Siemens Home Connect üzerinden cihaza özel yeni yıkama ve kurutma programları indirebiliyorsunuz. Mevsimsel ihtiyaçlar, moda olan yeni kumaş türleri, spor kıyafetlerin gelişmesi… Ne değişirse değişsin, makineniz hep güncel kalıyor. 

Tıpkı telefonunuza uygulama güncellemesi indirir gibi çamaşır ve kurutma makineniz de güncellemelerle değişen yaşam tarzınıza ayak uyduruyor. 

Akıllı deterjan yönetimi: i-Dos ile her yıkamada doğru ölçü 

Makineyi tamamen doldurunca veya tek parça kıyafeti makineye attığınızda ne kadar deterjan koyacağınızı bilemiyor olabilirsiniz. İşte tam bu noktada i-Dos Deterjan Tarama teknolojisi devreye giriyor. Siemens Home Connect üzerinden şişelerin barkodunu okutup su sertliği ve deterjan yoğunluğunu makineye iletiyor, i-Dos ise her yıkamada doğru miktarı otomatik olarak ayarlıyor. Üstelik Siemens Home Connect uygulaması, deterjan seviyesini takip ederek deterjanınız tükenmeden önce size haber veriyor. Tek yapmanız gereken uygulamayı telefonunuza yüklemek ve çamaşır makinenizi uygulamaya bağlamak. 

stainRemoval teknolojisi: Zorlu lekelerle inatlaşmayı unutun 

Çay, yağ, makyaj, çikolata lekeleri… Gün içinde fark etmeden üzerinize bulaşan lekeler artık kâbus olmaktan çıkıyor. Siemens iQ500 çamaşır makinesi ile stainRemoval teknolojisi devreye giriyor. Tek bir dokunuşla çay, yağ, kozmetik veya günlük hayatta karşılaştığınız diğer zor lekeler için özel programları aktif edebilirsiniz. 

Siemens Home Connect uygulaması sayesinde daha fazla leke türünü ve bunlar için geliştirilmiş özel programları keşfetmek de mümkün. Yani sadece “lekeyi çıkar” demekle kalmıyor, sizin için en doğru yıkama programını da otomatik olarak öneriyor.
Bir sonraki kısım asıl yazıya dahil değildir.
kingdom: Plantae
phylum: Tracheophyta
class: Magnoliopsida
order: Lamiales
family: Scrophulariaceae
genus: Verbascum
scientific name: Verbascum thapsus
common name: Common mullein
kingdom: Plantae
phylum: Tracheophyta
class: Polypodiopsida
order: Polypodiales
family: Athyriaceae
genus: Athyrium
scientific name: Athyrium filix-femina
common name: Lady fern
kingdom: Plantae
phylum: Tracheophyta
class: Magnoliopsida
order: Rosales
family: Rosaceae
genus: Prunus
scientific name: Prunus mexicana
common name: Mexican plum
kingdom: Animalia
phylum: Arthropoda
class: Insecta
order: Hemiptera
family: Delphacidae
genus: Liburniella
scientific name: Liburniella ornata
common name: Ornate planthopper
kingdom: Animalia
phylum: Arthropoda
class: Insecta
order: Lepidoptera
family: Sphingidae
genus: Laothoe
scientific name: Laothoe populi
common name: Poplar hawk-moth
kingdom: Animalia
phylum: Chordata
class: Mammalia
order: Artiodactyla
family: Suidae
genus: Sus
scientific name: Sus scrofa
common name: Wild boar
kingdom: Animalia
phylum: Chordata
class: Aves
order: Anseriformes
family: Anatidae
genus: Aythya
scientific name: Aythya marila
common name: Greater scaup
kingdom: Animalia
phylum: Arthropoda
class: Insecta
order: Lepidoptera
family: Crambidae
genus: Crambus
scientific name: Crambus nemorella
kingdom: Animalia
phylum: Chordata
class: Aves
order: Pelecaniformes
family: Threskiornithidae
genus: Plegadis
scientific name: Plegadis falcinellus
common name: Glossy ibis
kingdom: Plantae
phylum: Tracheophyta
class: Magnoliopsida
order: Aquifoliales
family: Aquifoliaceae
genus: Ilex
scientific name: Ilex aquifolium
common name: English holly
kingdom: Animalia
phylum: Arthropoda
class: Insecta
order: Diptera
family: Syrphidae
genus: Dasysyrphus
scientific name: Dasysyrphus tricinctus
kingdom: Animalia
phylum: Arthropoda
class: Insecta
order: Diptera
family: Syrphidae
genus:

Böylece hem lekelerle uğraşmak zorunda kalmıyor hem de giysilerinizin ömrünü koruyorsunuz. 

Artık çocuğunuza yemek yedirirken dökülen yemek lekeleri, kahve kazaları ya da mutfakta sıçrayan yağ lekeleri sizi endişelendirmiyor. stainRemoval, günlük hayatın getirdiği küçük sürprizlere karşı en güvenilir yardımcınız oluyor. 

Siemens iQ500 çamaşır ve kurutma makineleri, artık sadece kıyafetlerinizi temizleyen makineler değil; size zaman, konfor ve güven veren akıllı iş ortaklarınızdır. Ütüye harcadığınız vakti kendinize ayırın, lekelerle uğraşmayı unutun ve teknolojinin yaşam alanınıza uyumunun keyfini yaşayın.

*Bu yazı Siemens’in katkılarıyla hazırlanmıştır.